So how's the darned thing work? Understanding electronic speedometers.
We've already talked about mechanical eddy-current speedometers, which seem quite simple and easy to service especially if you know what you're doing. But what about electric or electronic speedometers in the newer Mustangs? How do they work?
Electronic speedometers work on a principle similar to a tachometer. They work on a electrical magnetic pulse principle much like the tachometer does. Like a mechanical speedometer, an electronic speedometer gets its input from transmission tail shaft or drive shaft speed. Instead of a mechanical cable from transmission to speedometer, the electronic speedometer gets its "signal" from a magnetic pick-up at the output shaft/drive shaft. This is known as a "Hall effect" system. The faster your Mustang rolls, the more pulses arrive from the pick-up per minute. A tachometer works the same way off the ignition coil as the primary circuit collapses and regroups between spark plug firings.

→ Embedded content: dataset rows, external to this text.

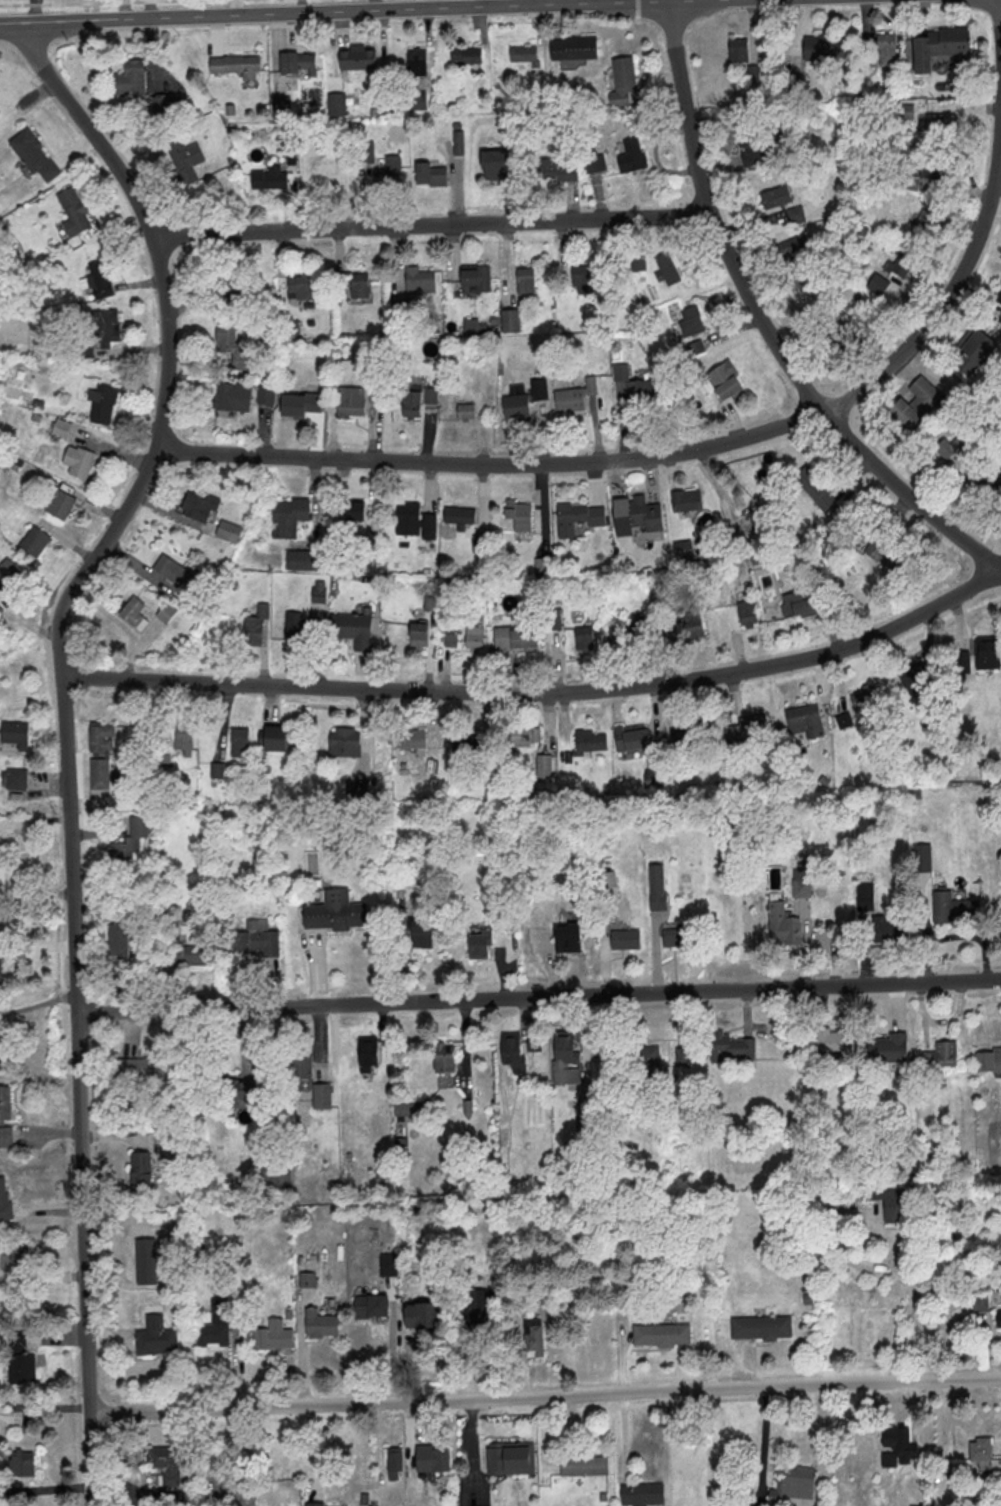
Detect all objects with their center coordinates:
road: (85, 3)
road: (479, 3)
road: (298, 6)
road: (147, 8)
road: (636, 8)
road: (92, 9)
road: (307, 12)
building: (946, 38)
building: (571, 46)
building: (821, 47)
building: (886, 48)
building: (738, 49)
building: (464, 54)
building: (522, 54)
building: (355, 58)
building: (414, 61)
building: (295, 62)
building: (234, 64)
building: (755, 74)
building: (128, 77)
building: (619, 80)
building: (414, 100)
building: (334, 102)
building: (165, 103)
building: (278, 106)
building: (0, 109)
building: (939, 123)
building: (458, 142)
building: (753, 148)
building: (362, 151)
building: (634, 153)
building: (32, 154)
building: (180, 159)
building: (932, 168)
building: (565, 171)
building: (493, 172)
building: (431, 173)
building: (270, 176)
building: (327, 178)
building: (775, 196)
building: (71, 212)
building: (795, 214)
road: (429, 223)
building: (924, 224)
building: (793, 245)
building: (643, 263)
building: (902, 263)
building: (666, 270)
building: (476, 278)
building: (585, 278)
building: (417, 279)
building: (99, 280)
building: (526, 282)
building: (360, 284)
building: (301, 285)
building: (882, 285)
building: (228, 287)
building: (998, 294)
building: (510, 319)
building: (691, 320)
road: (765, 324)
building: (108, 326)
building: (848, 337)
building: (977, 344)
building: (231, 347)
building: (633, 382)
building: (727, 382)
building: (923, 392)
building: (266, 395)
building: (431, 395)
building: (233, 396)
building: (567, 398)
building: (348, 400)
building: (103, 402)
building: (411, 404)
building: (513, 404)
building: (302, 405)
building: (466, 411)
building: (906, 413)
building: (62, 427)
road: (728, 440)
building: (947, 446)
building: (76, 460)
building: (814, 487)
building: (686, 499)
building: (59, 503)
building: (200, 505)
building: (354, 512)
building: (640, 512)
building: (520, 513)
building: (457, 514)
building: (286, 516)
building: (574, 516)
building: (414, 520)
building: (228, 530)
building: (32, 540)
building: (479, 542)
building: (683, 548)
building: (881, 553)
building: (301, 559)
building: (173, 570)
building: (6, 571)
building: (316, 591)
building: (798, 604)
building: (133, 612)
building: (166, 612)
building: (747, 613)
building: (554, 620)
building: (254, 627)
building: (688, 627)
building: (297, 628)
building: (350, 628)
building: (628, 631)
building: (419, 633)
building: (512, 636)
building: (474, 637)
building: (584, 637)
building: (451, 639)
building: (986, 652)
building: (961, 660)
building: (914, 674)
road: (541, 688)
building: (862, 696)
building: (803, 718)
road: (64, 726)
building: (748, 728)
building: (13, 733)
building: (519, 733)
building: (96, 737)
building: (272, 737)
building: (627, 737)
building: (408, 738)
building: (586, 740)
building: (182, 741)
building: (237, 742)
building: (341, 742)
building: (464, 742)
building: (543, 764)
building: (217, 769)
building: (100, 776)
building: (18, 780)
road: (34, 818)
building: (127, 839)
building: (657, 886)
building: (862, 896)
building: (953, 907)
building: (333, 911)
building: (776, 922)
building: (885, 929)
building: (419, 933)
building: (566, 935)
building: (257, 937)
building: (674, 937)
building: (622, 939)
building: (479, 943)
road: (37, 946)
building: (116, 947)
building: (192, 954)
building: (0, 968)
road: (539, 996)
road: (38, 1003)
building: (831, 1039)
building: (728, 1047)
building: (885, 1048)
building: (514, 1050)
building: (368, 1051)
building: (939, 1055)
building: (445, 1056)
building: (636, 1056)
building: (566, 1058)
building: (988, 1058)
building: (303, 1065)
building: (143, 1066)
building: (241, 1089)
building: (322, 1094)
building: (410, 1108)
building: (4, 1116)
road: (114, 1136)
building: (137, 1171)
building: (4, 1202)
building: (891, 1202)
road: (45, 1208)
road: (887, 1240)
building: (16, 1260)
building: (389, 1263)
building: (307, 1279)
building: (978, 1302)
building: (367, 1305)
building: (480, 1308)
building: (424, 1314)
building: (998, 1317)
building: (318, 1323)
building: (212, 1325)
building: (759, 1327)
building: (659, 1334)
building: (270, 1335)
building: (153, 1336)
building: (533, 1337)
building: (20, 1360)
road: (544, 1396)
road: (765, 1442)
building: (896, 1446)
building: (977, 1448)
road: (313, 1453)
building: (508, 1457)
building: (429, 1458)
building: (20, 1462)
building: (162, 1463)
building: (392, 1463)
building: (581, 1464)
building: (790, 1482)
building: (235, 1491)
building: (639, 1493)
building: (311, 1504)

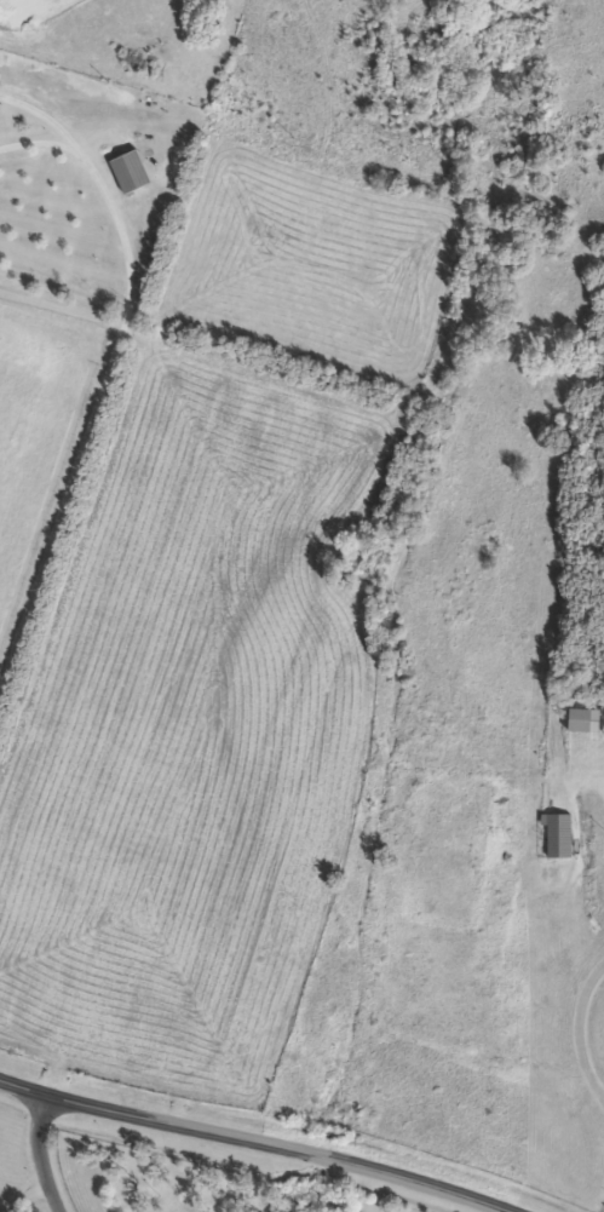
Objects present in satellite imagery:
road: (47, 120)
road: (43, 141)
building: (133, 174)
road: (92, 425)
building: (575, 721)
building: (550, 836)
road: (576, 1035)
road: (249, 1142)
road: (48, 1154)

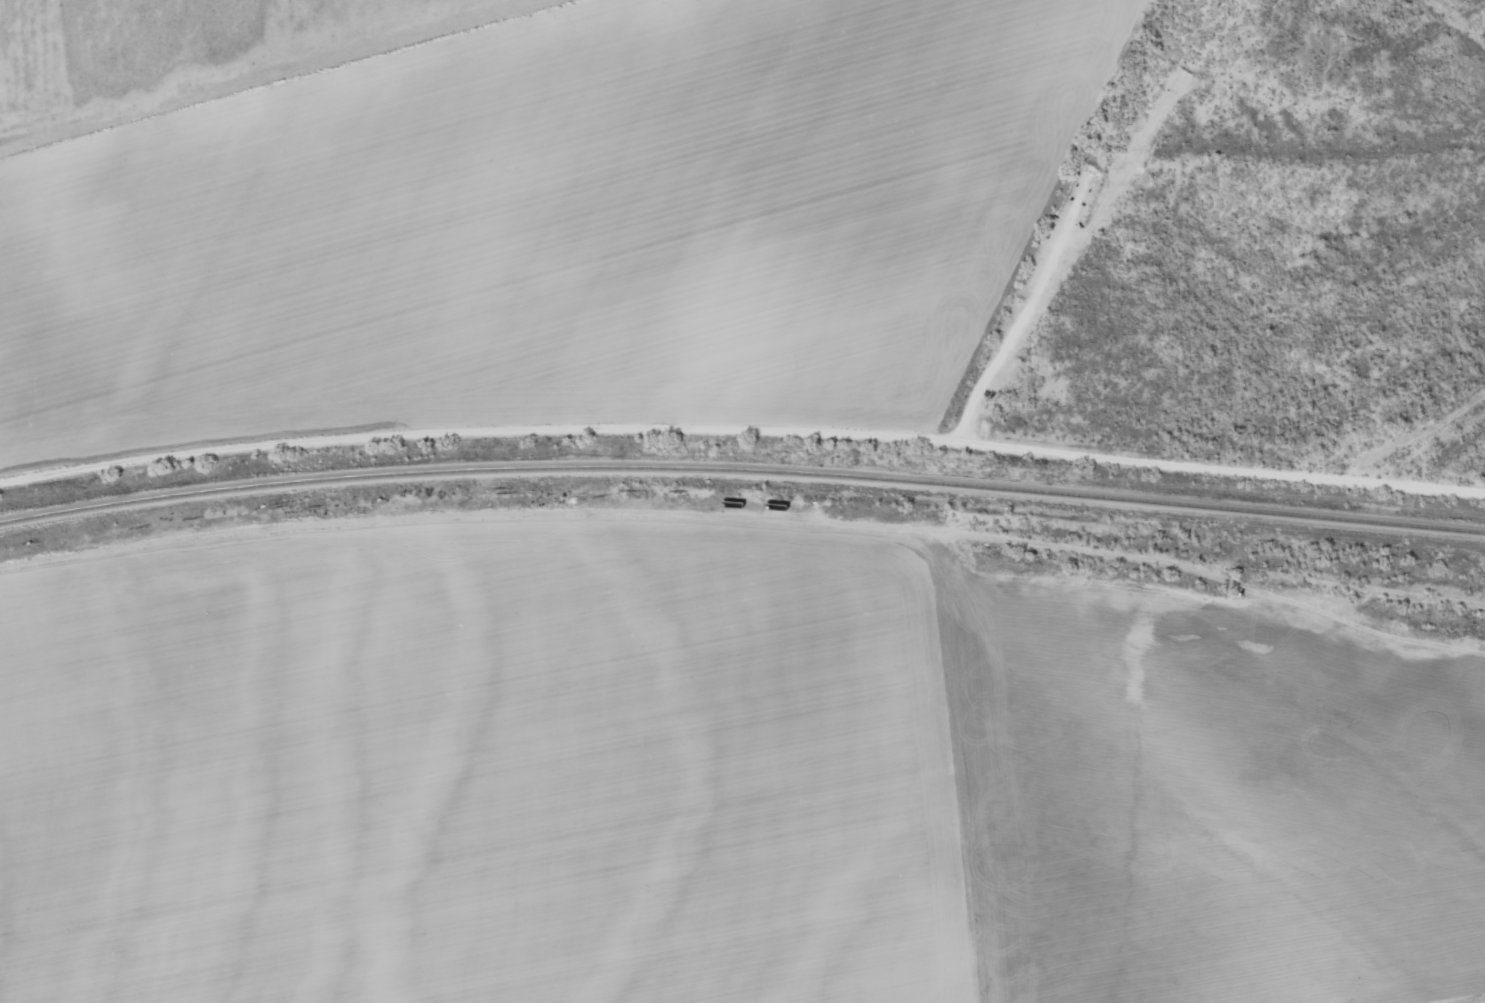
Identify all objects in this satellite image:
railway: (742, 469)
road: (588, 510)
road: (1277, 594)
road: (1431, 596)

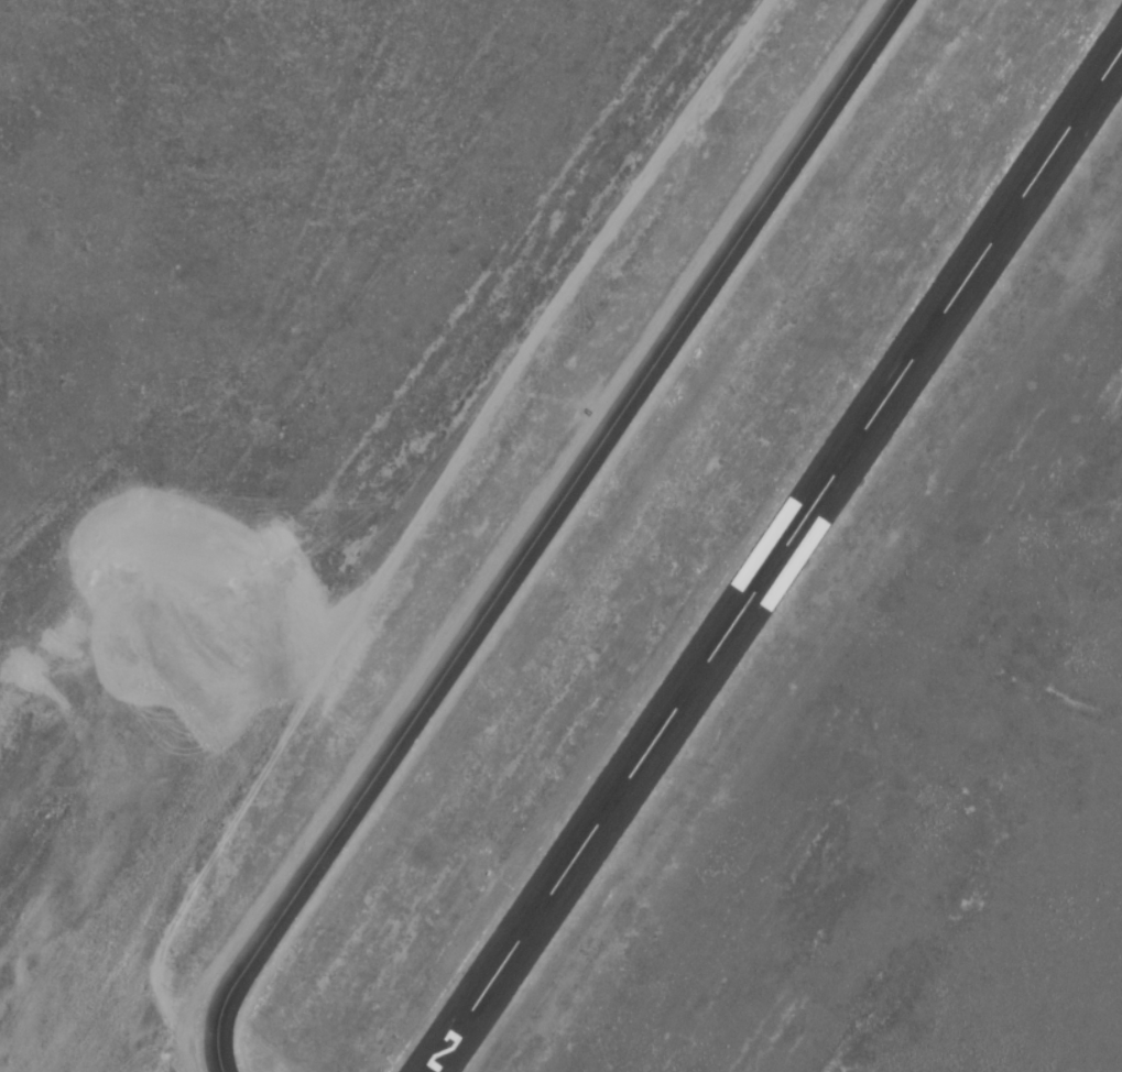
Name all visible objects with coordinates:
airport taxiway: (539, 530)
airport: (561, 536)
airport runway: (774, 559)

A Hall effect module works like a magneto in your lawn mower's ignition system. As magnets on the rotating shaft pass the pick-up module connected to your speedometer, electricity is generated in pulses as magnetic fields happen again and again via rotation. The faster they happen, the higher your speedometer will read.
What makes an electronic speedometer (digital or analog) more complex is integrated circuits and microprocessors that convert that Hall effect electrical pulse to rotary motion in a speedometer needle, which is attached to a small electric motor that moves it about the face. A motor also runs the odometer.